The Friday Fillip: Hot Dog, It’s Canada Day!

Today is Canada Day, so we’re all off celebrating. But because it’s also Friday, I thought I’d schedule this fillip for the folks south of the border and those Canadians who have taken their CrackBerrys to the cottage. It’s just a bit of musing on that “best friend” of summer celebrations, the humble hot dog — the frankfurter, the wiener, and surely one of the “wurst” hits of nutrition going.

Western lit first records the hot dog in ancient Greece, marking even then the eagerness of the diner: in the words of Homer’s Odyssey,

[H]e tossed about as one who turns a paunch full of blood and fat in front of a hot fire, doing it first on one side and then on the other, that he may get it cooked as soon as possible…

Though wisdom has it now that rather than grilling a dog, you really ought to steam it, so as not to dry it out. And speaking of steaming, in Montreal it used to be common (may still be) to call a hot dog a steamé (or stimé, or in English a steamie) and these might be eaten “all dressed,” which, curiously, doesn’t mean with everything on it, at least not everywhere, but does usually require mustard, chopped onion, and sauerkraut. (For me, relish is lacking; but surely no one puts ketchup on a hot dog. Ketchup is for hamburgers.)

In Toronto, where I am, hot dogs are the only street meat that’s legal; so there’s fairly intense competition among vendors to offer the best (or the cheapest) tube steak. But out on the left coast, where they’re more adventurous, you might be able to find a Japadog, which offers a Kobe beef sausage dressed with seaweed or fish flakes, among other things, but not, I’m happy to say, tofu.

What’s in a hot dog? Best not to ask if you’re at all squeamish, perhaps. (It’s often assumed that Bismark said that no one should see sausages or laws being made; but in fact it was an American, John Godfrey Saxe, this in a curious way reversing the Germanic origin — Frankfurt: frankfurter; Vienna: wiener — of what became the quintessential American food.) If you really want to know, you might take a look at the Hot Dog Council’s video on the topic (cut to the 4’23” point to skip the propaganda).

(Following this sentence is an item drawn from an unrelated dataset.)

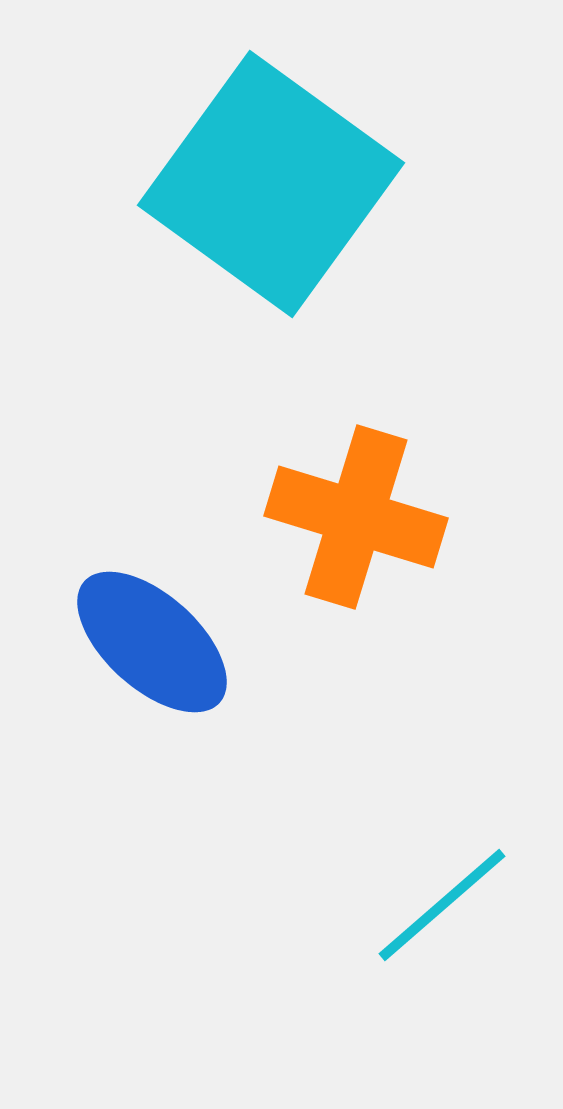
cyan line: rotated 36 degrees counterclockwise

But whatever parts of the animal get used, it’s likely the nitrites that should be the real source of interest. What do they do? According to the University of Minnesota:

Nitrite in meat greatly delays development of botulinal toxin (botulism), develops cured meat flavor and color, retards development of rancidity and off-odors and off-flavors during storage, inhibits development of warmed-over flavor, and preserves flavors of spices, smoke, etc.

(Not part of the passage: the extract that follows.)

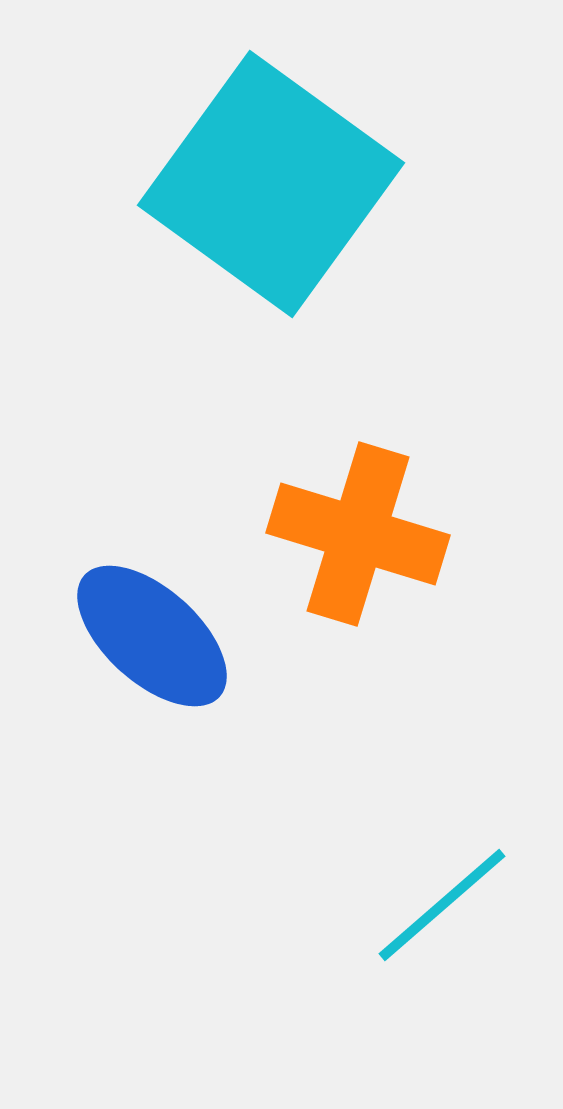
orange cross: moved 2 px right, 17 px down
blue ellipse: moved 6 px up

But in quantity, nitrites are in fact carcinogenic, so you may wish to buy nitrite-free dogs. Or alongside the weenies pop some vitamin C and D, which “inhibit the formation of N-nitroso compounds,” explaining how it is that vitamin-containing spinach, celery, and green lettuce, which also boast nitrites, don’t make the danger list.

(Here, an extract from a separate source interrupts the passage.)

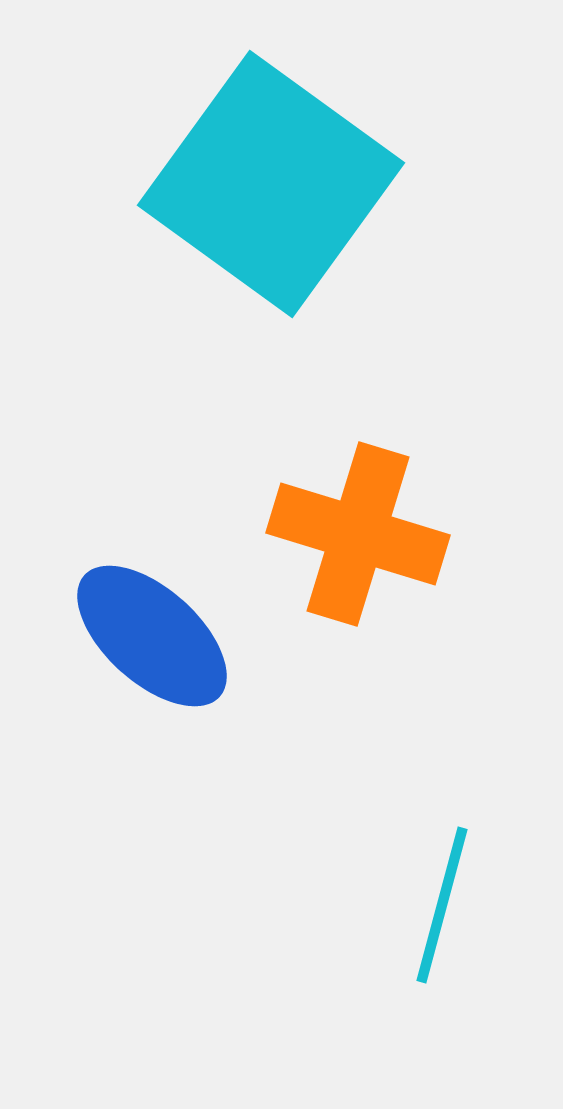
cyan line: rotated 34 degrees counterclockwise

If you happen to be travelling on the holiday and nonetheless want to indulge, it might help to know that, according to a site I consulted, a hot dog in Finnish is makkarat, in Swedish it’s varmkorv, and Worstjes in Dutch. And, we’re told, in German it’s heisser Hund; but that, I happen to know, actually means a dog in heat, which makes my Finnish, Swedish and Dutch recommendations suspect, I’d say. But if you’re around the Vatican and hanker after a hot dog, call for a pastillum botello fartum — swear to god! it’s from the recent Vatican Latin dictionary.